Amendment, by leave, withdrawn.

Amendment made: No. 474, in page 195, line 10, leave out 'may' and insert 'does'.—[Mr. Bob Ainsworth.]

Clause 337, as amended, ordered to stand part of the Bill.

Clauses 338 to 340 ordered to stand part of the Bill.

Clause 341

Search and seizure warrants

Mr. Grieve: I beg to move amendment No. 551, in page 197, line 17, at end insert

    'but that the material cannot at the time of making the application be particularised.'.

The clause deals with search and seizure warrants—again, important powers. Subsection (3) specifies what the application to a judge for a search and seizure warrant must contain.
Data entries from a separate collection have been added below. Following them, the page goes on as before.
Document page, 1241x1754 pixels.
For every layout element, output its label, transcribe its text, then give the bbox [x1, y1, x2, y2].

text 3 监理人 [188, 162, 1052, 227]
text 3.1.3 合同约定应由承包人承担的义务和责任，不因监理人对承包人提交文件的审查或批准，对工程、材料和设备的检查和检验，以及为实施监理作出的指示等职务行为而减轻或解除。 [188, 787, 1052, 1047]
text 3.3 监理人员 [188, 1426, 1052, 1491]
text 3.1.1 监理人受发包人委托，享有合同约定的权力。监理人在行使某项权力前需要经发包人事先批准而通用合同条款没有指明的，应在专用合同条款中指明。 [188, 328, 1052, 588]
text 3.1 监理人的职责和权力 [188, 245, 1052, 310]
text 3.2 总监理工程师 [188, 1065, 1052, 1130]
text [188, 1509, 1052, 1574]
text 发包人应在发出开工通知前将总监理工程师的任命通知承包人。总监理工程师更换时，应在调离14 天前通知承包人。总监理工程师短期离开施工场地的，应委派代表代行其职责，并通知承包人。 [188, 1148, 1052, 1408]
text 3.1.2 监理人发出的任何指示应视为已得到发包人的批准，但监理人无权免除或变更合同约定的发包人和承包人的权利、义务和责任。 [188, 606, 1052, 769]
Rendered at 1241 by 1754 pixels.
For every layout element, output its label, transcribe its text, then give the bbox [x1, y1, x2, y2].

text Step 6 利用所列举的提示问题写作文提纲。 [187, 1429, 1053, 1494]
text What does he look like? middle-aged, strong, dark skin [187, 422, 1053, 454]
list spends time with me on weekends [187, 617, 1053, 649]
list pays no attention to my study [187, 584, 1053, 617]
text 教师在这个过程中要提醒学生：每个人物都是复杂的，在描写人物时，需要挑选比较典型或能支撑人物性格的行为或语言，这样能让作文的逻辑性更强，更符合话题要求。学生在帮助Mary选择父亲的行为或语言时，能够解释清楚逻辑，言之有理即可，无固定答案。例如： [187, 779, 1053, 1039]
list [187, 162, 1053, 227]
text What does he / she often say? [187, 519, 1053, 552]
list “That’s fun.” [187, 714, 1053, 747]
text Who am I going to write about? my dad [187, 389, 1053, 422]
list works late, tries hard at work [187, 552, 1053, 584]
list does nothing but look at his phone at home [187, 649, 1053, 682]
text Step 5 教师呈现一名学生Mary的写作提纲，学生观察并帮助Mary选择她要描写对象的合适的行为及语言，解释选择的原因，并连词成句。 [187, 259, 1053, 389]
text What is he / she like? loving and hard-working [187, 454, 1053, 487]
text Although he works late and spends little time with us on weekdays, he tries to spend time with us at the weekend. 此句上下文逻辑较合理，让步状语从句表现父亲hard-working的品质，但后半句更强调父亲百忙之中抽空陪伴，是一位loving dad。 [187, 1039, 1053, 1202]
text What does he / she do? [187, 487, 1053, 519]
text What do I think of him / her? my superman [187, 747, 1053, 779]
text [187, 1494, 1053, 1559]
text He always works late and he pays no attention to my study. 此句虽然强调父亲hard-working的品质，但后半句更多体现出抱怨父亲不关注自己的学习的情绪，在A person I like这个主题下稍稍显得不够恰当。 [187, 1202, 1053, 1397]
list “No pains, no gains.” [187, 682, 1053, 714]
Subsection (2) deals with the person and the property specified in the application or confiscation, money laundering or civil recovery investigation, which must be linked to them.

Subsection (3) provides that

''the warrant is sought for the purposes of the investigation;

    (b) that the warrant is sought in relation to the premises specified''


    ''(c) that the warrant is sought in relation to material specified in the application, or that there are reasonable grounds for believing that there is material falling within section 342(6),(7) or (8) on the premises.''

Reading clauses 342(6), (7) and (8), we find that clause 342(6) states:

    ''In the case of a confiscation investigation, material falls within this subsection if it cannot be identified at the time of the application but it . . . relates to the person specified in the application''

and goes on to spell that out.

This is a drafting amendment. I could not understand why it was not spelled out in subsection (3) that the material could not be particularised, because it is an important issue. Blanket applications should not be made. I note that that was how the matter was dealt with in previous legislation, which is why I tabled the amendment.

Mr. Ainsworth: I am not sure that the hon. Gentleman has not effectively answered the point. Under the amendment, subsection (3)(c) would expressly state that a search warrant issued under its second limb relates to material that cannot be particularised. It would have no substantive effect. As he said, the point is covered in clause 342(6), (7) and (8).